THE TASK → Leaving the pictures aside, repeat every line below exactly.

PROVIDED INFORMATION Start Marker

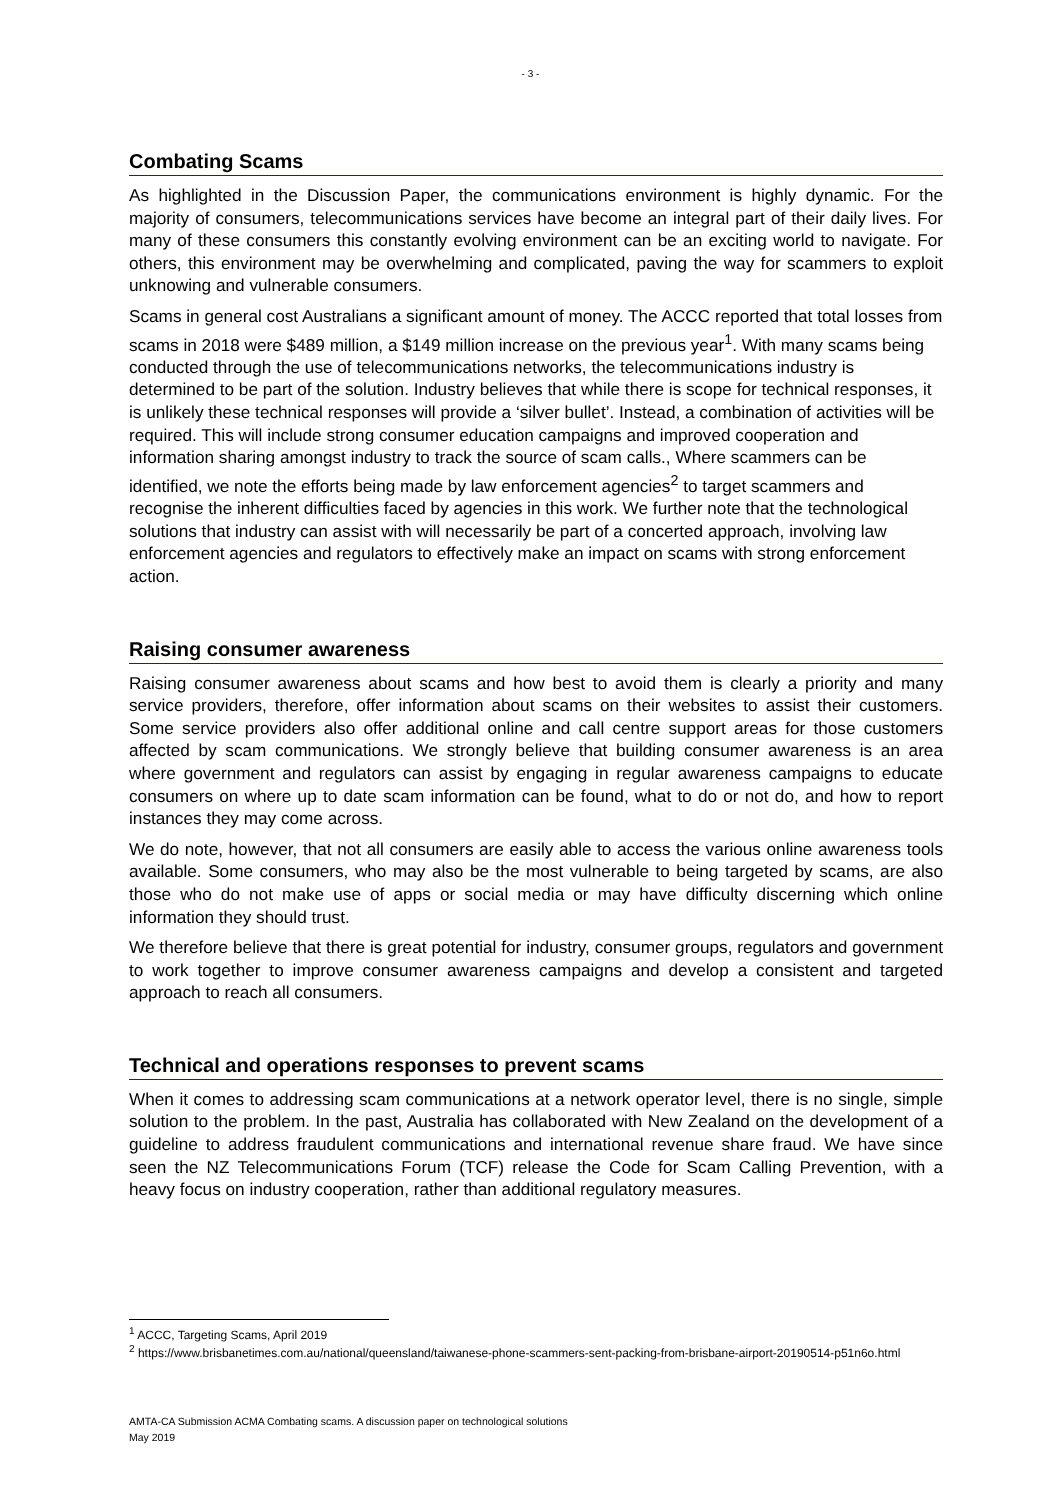- 3 -
Combating Scams
As highlighted in the Discussion Paper, the communications environment is highly dynamic. For the majority of consumers, telecommunications services have become an integral part of their daily lives. For many of these consumers this constantly evolving environment can be an exciting world to navigate. For others, this environment may be overwhelming and complicated, paving the way for scammers to exploit unknowing and vulnerable consumers.
Scams in general cost Australians a significant amount of money. The ACCC reported that total losses from scams in 2018 were $489 million, a $149 million increase on the previous year<sup>1</sup>. With many scams being conducted through the use of telecommunications networks, the telecommunications industry is determined to be part of the solution. Industry believes that while there is scope for technical responses, it is unlikely these technical responses will provide a ‘silver bullet’. Instead, a combination of activities will be required. This will include strong consumer education campaigns and improved cooperation and information sharing amongst industry to track the source of scam calls., Where scammers can be identified, we note the efforts being made by law enforcement agencies<sup>2</sup> to target scammers and recognise the inherent difficulties faced by agencies in this work. We further note that the technological solutions that industry can assist with will necessarily be part of a concerted approach, involving law enforcement agencies and regulators to effectively make an impact on scams with strong enforcement action.
Raising consumer awareness
Raising consumer awareness about scams and how best to avoid them is clearly a priority and many service providers, therefore, offer information about scams on their websites to assist their customers. Some service providers also offer additional online and call centre support areas for those customers affected by scam communications. We strongly believe that building consumer awareness is an area where government and regulators can assist by engaging in regular awareness campaigns to educate consumers on where up to date scam information can be found, what to do or not do, and how to report instances they may come across.
We do note, however, that not all consumers are easily able to access the various online awareness tools available. Some consumers, who may also be the most vulnerable to being targeted by scams, are also those who do not make use of apps or social media or may have difficulty discerning which online information they should trust.
We therefore believe that there is great potential for industry, consumer groups, regulators and government to work together to improve consumer awareness campaigns and develop a consistent and targeted approach to reach all consumers.
Technical and operations responses to prevent scams
When it comes to addressing scam communications at a network operator level, there is no single, simple solution to the problem. In the past, Australia has collaborated with New Zealand on the development of a guideline to address fraudulent communications and international revenue share fraud. We have since seen the NZ Telecommunications Forum (TCF) release the Code for Scam Calling Prevention, with a heavy focus on industry cooperation, rather than additional regulatory measures.
<sup>1</sup> ACCC, Targeting Scams, April 2019
<sup>2</sup> https://www.brisbanetimes.com.au/national/queensland/taiwanese-phone-scammers-sent-packing-from-brisbane-airport-20190514-p51n6o.html
AMTA-CA Submission ACMA Combating scams. A discussion paper on technological solutions
May 2019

PROVIDED INFORMATION End Marker

RESPONSE TO THIS TASK →
- 3 -
Combating Scams
As highlighted in the Discussion Paper, the communications environment is highly dynamic. For the majority of consumers, telecommunications services have become an integral part of their daily lives. For many of these consumers this constantly evolving environment can be an exciting world to navigate. For others, this environment may be overwhelming and complicated, paving the way for scammers to exploit unknowing and vulnerable consumers.
Scams in general cost Australians a significant amount of money. The ACCC reported that total losses from scams in 2018 were $489 million, a $149 million increase on the previous year<sup>1</sup>. With many scams being conducted through the use of telecommunications networks, the telecommunications industry is determined to be part of the solution. Industry believes that while there is scope for technical responses, it is unlikely these technical responses will provide a ‘silver bullet’. Instead, a combination of activities will be required. This will include strong consumer education campaigns and improved cooperation and information sharing amongst industry to track the source of scam calls., Where scammers can be identified, we note the efforts being made by law enforcement agencies<sup>2</sup> to target scammers and recognise the inherent difficulties faced by agencies in this work. We further note that the technological solutions that industry can assist with will necessarily be part of a concerted approach, involving law enforcement agencies and regulators to effectively make an impact on scams with strong enforcement action.
Raising consumer awareness
Raising consumer awareness about scams and how best to avoid them is clearly a priority and many service providers, therefore, offer information about scams on their websites to assist their customers. Some service providers also offer additional online and call centre support areas for those customers affected by scam communications. We strongly believe that building consumer awareness is an area where government and regulators can assist by engaging in regular awareness campaigns to educate consumers on where up to date scam information can be found, what to do or not do, and how to report instances they may come across.
We do note, however, that not all consumers are easily able to access the various online awareness tools available. Some consumers, who may also be the most vulnerable to being targeted by scams, are also those who do not make use of apps or social media or may have difficulty discerning which online information they should trust.
We therefore believe that there is great potential for industry, consumer groups, regulators and government to work together to improve consumer awareness campaigns and develop a consistent and targeted approach to reach all consumers.
Technical and operations responses to prevent scams
When it comes to addressing scam communications at a network operator level, there is no single, simple solution to the problem. In the past, Australia has collaborated with New Zealand on the development of a guideline to address fraudulent communications and international revenue share fraud. We have since seen the NZ Telecommunications Forum (TCF) release the Code for Scam Calling Prevention, with a heavy focus on industry cooperation, rather than additional regulatory measures.
<sup>1</sup> ACCC, Targeting Scams, April 2019
<sup>2</sup> https://www.brisbanetimes.com.au/national/queensland/taiwanese-phone-scammers-sent-packing-from-brisbane-airport-20190514-p51n6o.html
AMTA-CA Submission ACMA Combating scams. A discussion paper on technological solutions
May 2019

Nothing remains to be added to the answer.